Every line from the one containing "Menstrual problems (dysmenorrhea)" to the one containing "### How it Works" in the records below, both included, must be set down exactly, and no other line.

======== EXERCISE INPUTS

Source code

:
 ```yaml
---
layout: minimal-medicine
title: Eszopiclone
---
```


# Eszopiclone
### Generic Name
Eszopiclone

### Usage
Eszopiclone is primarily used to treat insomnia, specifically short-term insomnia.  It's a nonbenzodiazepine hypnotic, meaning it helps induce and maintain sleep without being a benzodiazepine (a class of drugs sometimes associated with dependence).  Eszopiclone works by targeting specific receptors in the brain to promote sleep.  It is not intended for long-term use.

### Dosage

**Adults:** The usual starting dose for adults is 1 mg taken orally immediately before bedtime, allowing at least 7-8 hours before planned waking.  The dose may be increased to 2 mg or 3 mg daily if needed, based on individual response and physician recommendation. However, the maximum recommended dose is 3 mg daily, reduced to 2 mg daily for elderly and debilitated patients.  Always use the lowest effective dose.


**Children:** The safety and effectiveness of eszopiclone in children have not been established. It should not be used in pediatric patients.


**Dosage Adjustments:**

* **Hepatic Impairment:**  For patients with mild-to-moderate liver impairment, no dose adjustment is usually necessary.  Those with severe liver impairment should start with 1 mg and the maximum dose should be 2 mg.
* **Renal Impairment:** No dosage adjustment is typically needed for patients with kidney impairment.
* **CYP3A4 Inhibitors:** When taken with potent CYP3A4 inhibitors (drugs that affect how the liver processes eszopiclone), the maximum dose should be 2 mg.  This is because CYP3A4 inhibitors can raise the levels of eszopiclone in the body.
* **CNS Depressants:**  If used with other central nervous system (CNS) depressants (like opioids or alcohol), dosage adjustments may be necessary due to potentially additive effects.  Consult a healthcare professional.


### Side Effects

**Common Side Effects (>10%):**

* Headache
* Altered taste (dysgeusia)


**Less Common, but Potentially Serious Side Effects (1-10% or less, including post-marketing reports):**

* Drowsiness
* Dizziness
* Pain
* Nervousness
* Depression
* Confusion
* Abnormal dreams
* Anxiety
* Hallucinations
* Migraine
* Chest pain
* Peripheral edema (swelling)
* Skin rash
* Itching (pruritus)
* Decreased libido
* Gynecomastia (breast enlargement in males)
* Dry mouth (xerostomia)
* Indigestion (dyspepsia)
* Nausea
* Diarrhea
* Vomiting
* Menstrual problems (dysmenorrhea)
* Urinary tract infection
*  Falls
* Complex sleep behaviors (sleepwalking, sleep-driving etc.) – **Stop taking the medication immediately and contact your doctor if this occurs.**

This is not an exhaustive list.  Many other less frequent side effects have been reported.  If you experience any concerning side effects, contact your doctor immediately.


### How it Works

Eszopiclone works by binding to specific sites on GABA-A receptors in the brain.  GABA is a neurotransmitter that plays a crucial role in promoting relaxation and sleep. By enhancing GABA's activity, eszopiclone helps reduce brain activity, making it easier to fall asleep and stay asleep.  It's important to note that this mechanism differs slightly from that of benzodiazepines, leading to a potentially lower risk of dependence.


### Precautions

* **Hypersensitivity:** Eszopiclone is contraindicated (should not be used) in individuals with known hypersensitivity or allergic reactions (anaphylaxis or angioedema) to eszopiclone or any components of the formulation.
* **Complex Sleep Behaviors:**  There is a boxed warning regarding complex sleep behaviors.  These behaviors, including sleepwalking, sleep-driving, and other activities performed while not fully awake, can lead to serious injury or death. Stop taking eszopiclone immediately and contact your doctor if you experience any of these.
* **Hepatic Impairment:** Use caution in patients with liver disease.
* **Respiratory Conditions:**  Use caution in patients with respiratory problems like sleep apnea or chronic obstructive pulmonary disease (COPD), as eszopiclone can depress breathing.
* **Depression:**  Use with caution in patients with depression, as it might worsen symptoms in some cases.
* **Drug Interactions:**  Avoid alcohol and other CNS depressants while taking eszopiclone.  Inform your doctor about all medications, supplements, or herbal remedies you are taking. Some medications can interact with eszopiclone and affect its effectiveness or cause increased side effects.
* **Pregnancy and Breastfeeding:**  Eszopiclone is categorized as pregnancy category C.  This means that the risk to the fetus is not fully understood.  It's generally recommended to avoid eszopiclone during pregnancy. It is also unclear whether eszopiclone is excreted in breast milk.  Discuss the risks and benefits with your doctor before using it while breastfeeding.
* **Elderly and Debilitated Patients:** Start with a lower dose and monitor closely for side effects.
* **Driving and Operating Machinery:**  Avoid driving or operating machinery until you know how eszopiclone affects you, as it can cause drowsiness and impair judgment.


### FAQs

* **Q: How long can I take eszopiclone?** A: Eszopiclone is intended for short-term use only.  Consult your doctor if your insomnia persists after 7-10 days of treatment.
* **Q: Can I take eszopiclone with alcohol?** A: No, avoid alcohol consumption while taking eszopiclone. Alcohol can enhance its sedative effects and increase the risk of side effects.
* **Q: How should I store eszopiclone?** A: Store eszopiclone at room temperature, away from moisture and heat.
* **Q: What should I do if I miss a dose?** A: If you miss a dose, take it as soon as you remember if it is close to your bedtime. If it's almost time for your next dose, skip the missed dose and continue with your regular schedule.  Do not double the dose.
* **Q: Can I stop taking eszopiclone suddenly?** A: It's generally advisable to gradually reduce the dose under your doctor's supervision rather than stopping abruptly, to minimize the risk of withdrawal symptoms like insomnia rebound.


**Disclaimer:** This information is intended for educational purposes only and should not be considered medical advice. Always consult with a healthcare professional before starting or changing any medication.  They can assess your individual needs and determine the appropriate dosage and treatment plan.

================

RESULT
* Menstrual problems (dysmenorrhea)
* Urinary tract infection
*  Falls
* Complex sleep behaviors (sleepwalking, sleep-driving etc.) – **Stop taking the medication immediately and contact your doctor if this occurs.**

This is not an exhaustive list.  Many other less frequent side effects have been reported.  If you experience any concerning side effects, contact your doctor immediately.


### How it Works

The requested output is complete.